Six running for two South Heart School Board spots
The ballot for the South Heart Public School Board is crowded this year, with six people running for two openings.
Board Vice President Jesse Olson is running for re-election alongside five other hopefuls: first-time candidates Troy Hoff, Shannon Binstock, Leon Keator and Jessica Nasset along with Mary Hodell, who ran for the board several years ago.
Current member Cory Tuhy, whose term ends this year, decided not to run for a third term.
“Things have gotten so busy with work and the kids’ activities,” the father of two high-schoolers said. “You want to be able to do a good job, dedicate time to it.”
South Heart, like other boom-impacted communities, has seen a rise in its student population — in the past school year, the number rose from 235 to 258.
Most of the growth is being seen in the elementary grades, Olson said. The school has already added modular classrooms and split its kindergarten and first-grade classes.
Olson said that when he first joined the board six years ago that the biggest challenge was lack of enrollment.
“It’s been a dramatic change,” he said.
Another dramatic change: the number of candidates running this year, which Olson said blew him away.
“I didn’t know so many people were running,” he said.
The high turnout is unusual for the relatively small community, whose population was estimated at approximately 360 in 2013.
“From what I’ve been told, they haven’t had nearly this many (candidates) in the past,” Hoff said. “And the growth is an explanation for that. It’s a good sign that that many people want to take part in it.”

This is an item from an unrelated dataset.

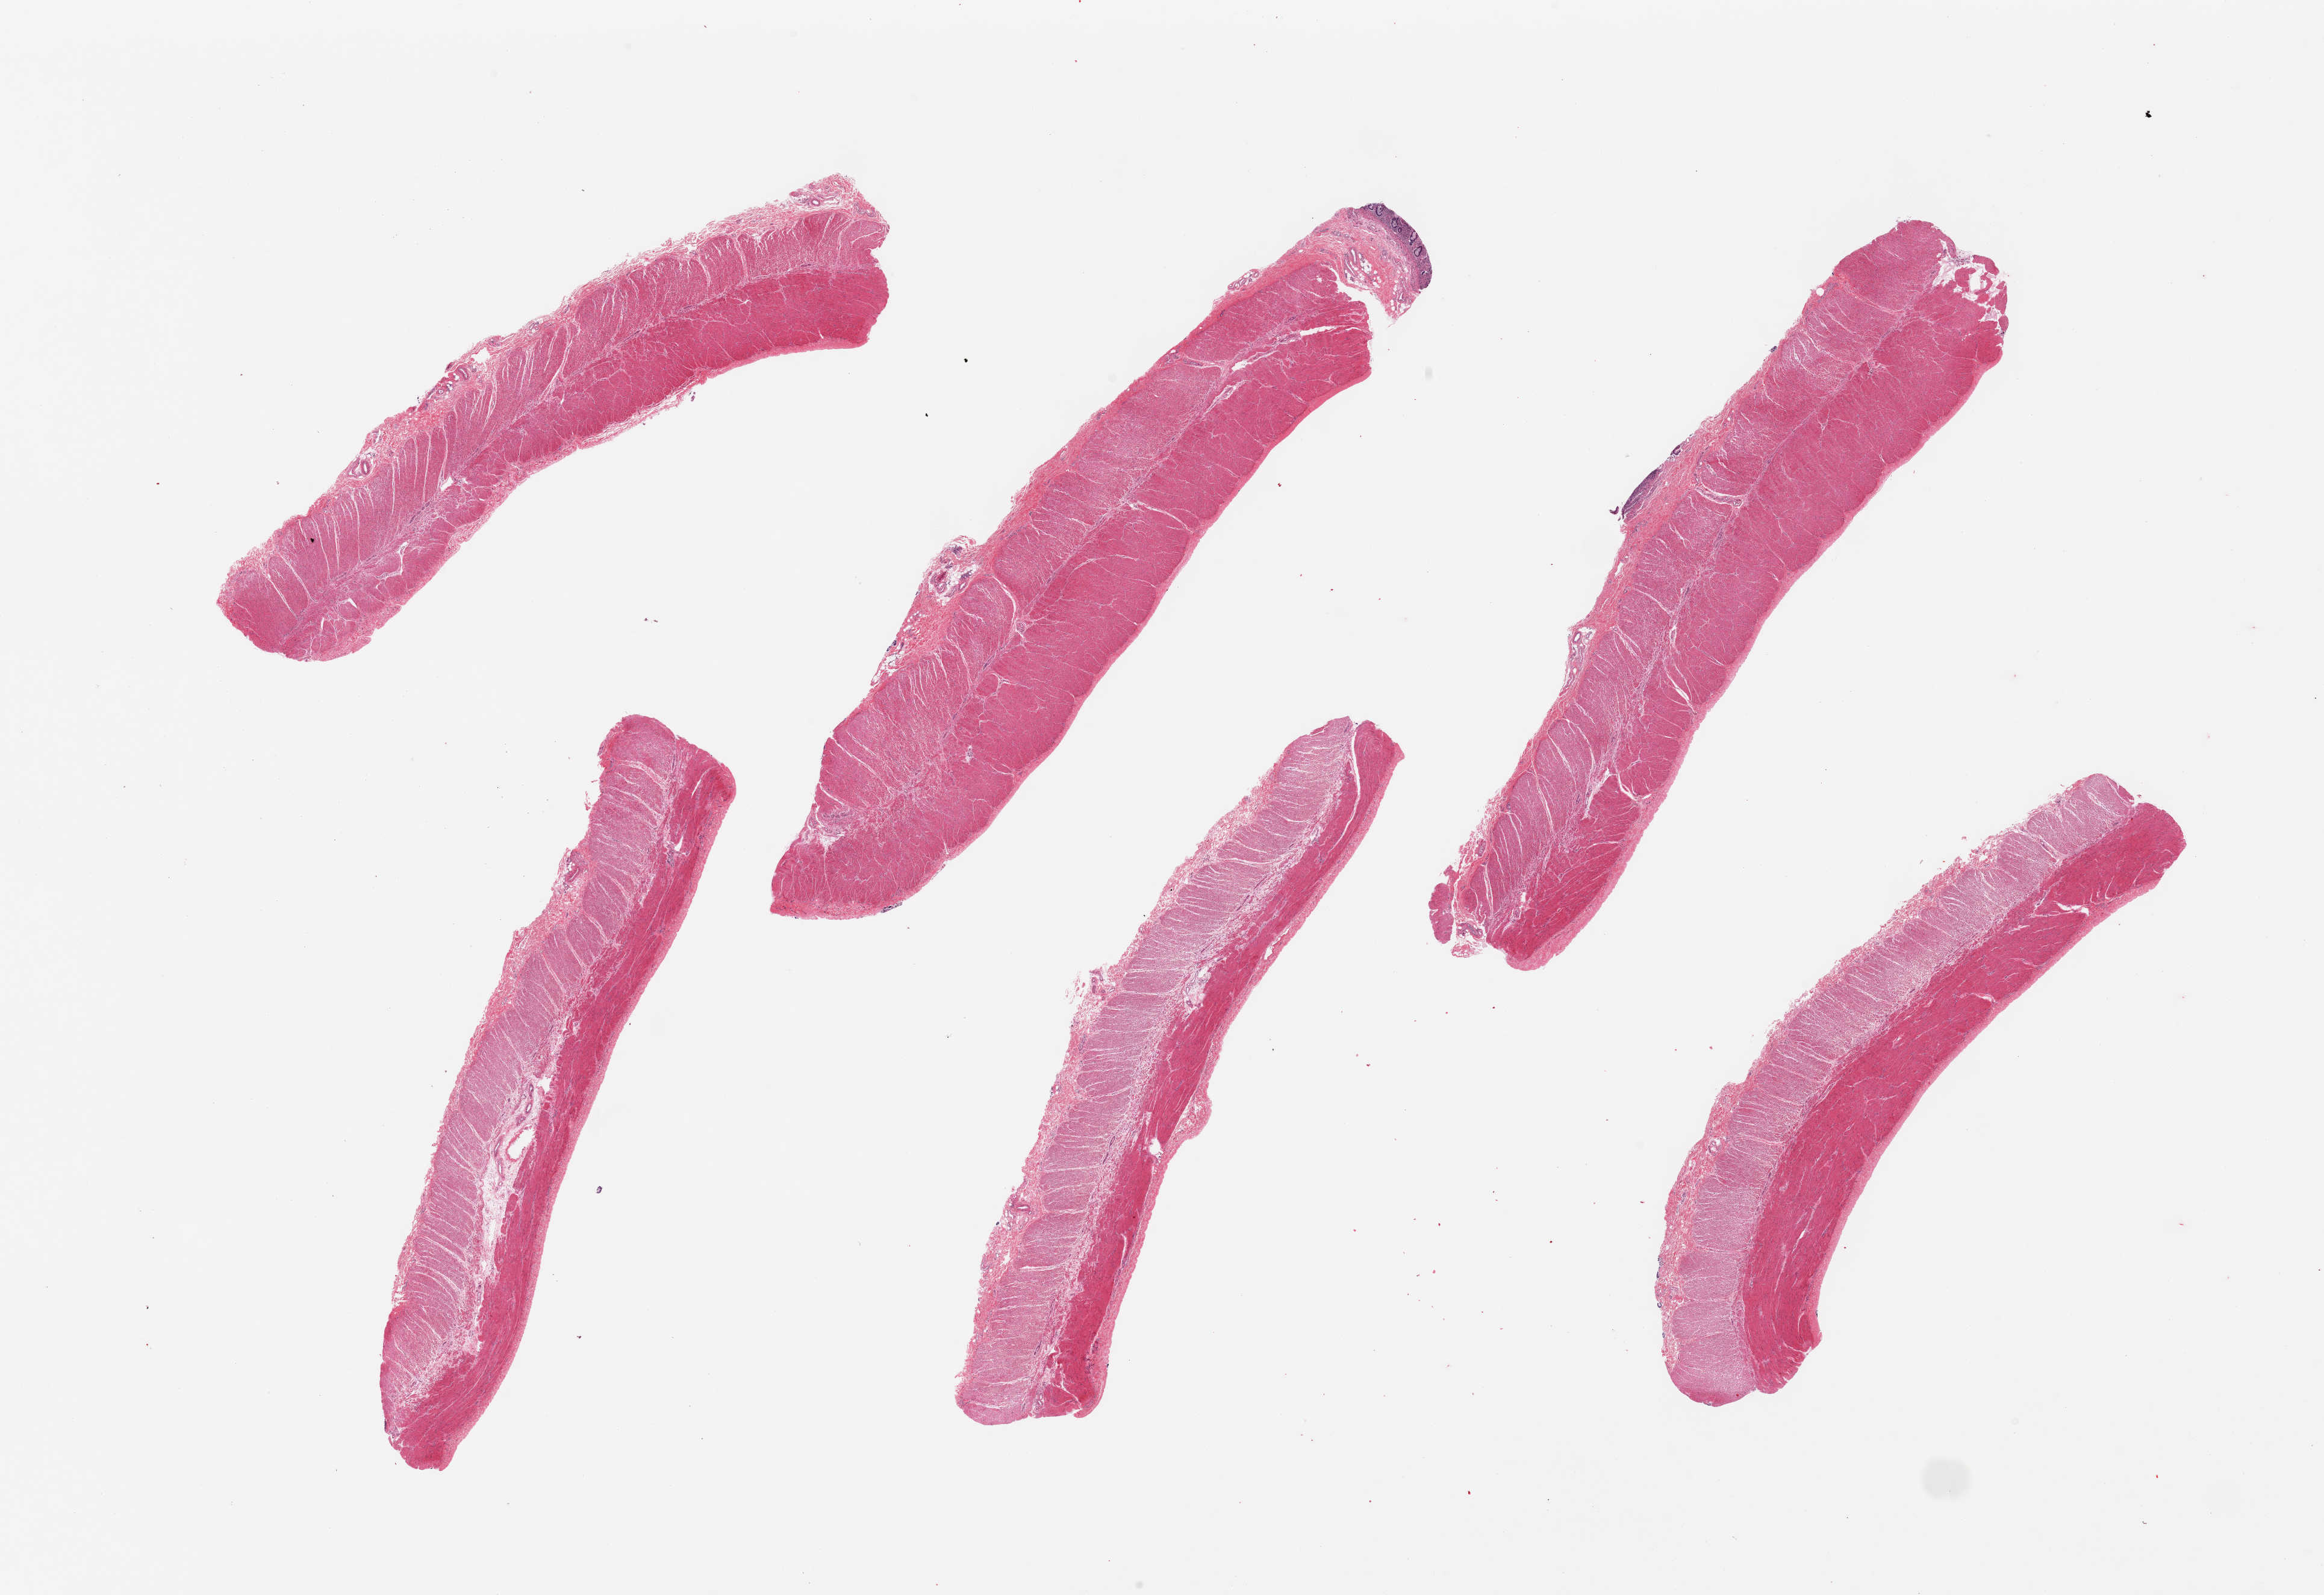
Digitized hematoxylin and eosin (H&E)-stained section, brightfield, a low-resolution overview of the entire scanned area, about 30.5 x 20.9 mm (acquisition: 20x scan). PAXgene-fixed paraffin-embedded (PFPE) section. Section of sigmoid colon (target tissue). Donor tissue sample.
Review note (as recorded): 6 pieces, one piece contains small fragment of mucosa.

Hoff’s children will be entering kindergarten and third grade, and he said he decided to run to help guide the board “in the right direction as the school grows.”
Binstock, who previously served as president of the South Heart Park Board, said she didn’t think anyone else was even running when she registered as a candidate.”
“I decided just to stick my neck out and run,” she said. “I don’t mind sticking my neck out for something that’s important.”
Olson, Nasset, Hodell, Binstock and Hoff are all parents of South Heart students.
Almost all of the candidates — the Press was unable to reach Keator for comment — said the interest in the board is a good sign that the community cares about the school.
Nasset, a former educator, recently moved back to her hometown of South Heart after several years away, said the competition is a positive thing.
“It shows that they want great decisions made,” she said.
Two of her three children attend South Heart, and she said joining the board is a “great avenue” to getting involved in the school.
It won’t be an easy job: the school board will have to address a number of challenges in the upcoming years, including how to handle the growth.
Probably the biggest focus, Tuhy said, will be trying to stay ahead of the growth while being responsible.
In considering its options for how to manage the changes, the school sent out a survey to community members earlier this year to gauge interest in a possible shared school with neighboring Belfield (which, incidentally, has an empty school board ballot).
Results have not come in yet, but Hodell, whose five children range from kindergarten to a freshman in high school, said she would be fine with a shared school, as long as it is in a safe area.
It remains to be seen what direction South Heart will take on the matter, but incumbent Olson said whatever the board does will be based on public input.
“We are elected officials,” he said. “We don’t have any actual direction for where we need to go. It’s all based on how fast, how soon and what needs there will be in the future.”
The two board positions will be decided on June 10; president, vice president and committee assignments will be elected at the board’s annual meeting later this year.